College graduates often think about buying a home after they leave college and begin to work full time. When you apply for a mortgage, a car loan, credit card or even for insurance, the company reviewing your application checks your credit report. Building a good credit score while in college enables you to borrow the money needed to buy a home or new car after you leave college.
Obtaining Credit
Traditionally, college students started to build credit by taking out student credit cards. However, federal laws that took effect in 2010, mean that people under the age of 21 can only obtain credit cards if they have sufficient income to cover the payments or if a parent or guardian agrees to co-sign on the application. Previously, students under the age of 21 could obtain cards without a co-signer or a verifiable income source.
Credit Reporting
When you obtain a credit card, the card issuer makes monthly reports to the major credit bureaus about your account activity. Your credit score consists of a credit rating by which credit bureaus grade your credit management.
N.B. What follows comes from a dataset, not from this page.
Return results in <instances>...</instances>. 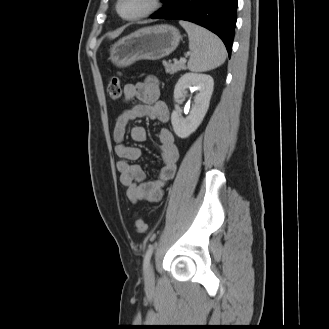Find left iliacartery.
<instances>
[{"label": "left iliac artery", "mask_w": 329, "mask_h": 329, "mask_svg": "<svg viewBox=\"0 0 329 329\" xmlns=\"http://www.w3.org/2000/svg\"><path fill=\"white\" fill-rule=\"evenodd\" d=\"M154 245L149 246L148 250L146 251L144 262H143V269L144 271H147L150 263V259L153 253Z\"/></svg>", "instance_id": "left-iliac-artery-1"}]
</instances>
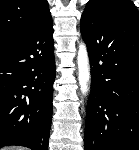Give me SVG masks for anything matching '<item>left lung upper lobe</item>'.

To receive the highest scores you must ensure you make your payments on time, and keep car balances low. If you use all of your available credit, credit bureaus assume you are having financial difficulties and your score suffers as a consequence of this.
Co-Signers
When you establish a credit account jointly with a co-signer, both of you are equally responsible for the debt. Therefore, even if you relied on your parent's income to obtain the card, card issuers score card activity in the same way as scores are formulated for people who obtained credit without needing a co-signer. Your average length of account history has a big impact on your score. Consequently, by establishing credit early you receive high scores for having long-held accounts by the time you leave college.
After College
You normally need a credit score of at least 620 to qualify for a home mortgage, but to get the best rates you usually need a score in excess of 660. Having no score and having a poor score amount to the same thing when you are applying for a mortgage. You cannot rely on a co-signer to help you obtain a mortgage because lenders require both co-signers to have acceptable credit scores. To set up cable television and other subscription services you normally need to have good credit. If you have no credit score when you leave college, you cannot set up some of the services and subscriptions that many people take for granted.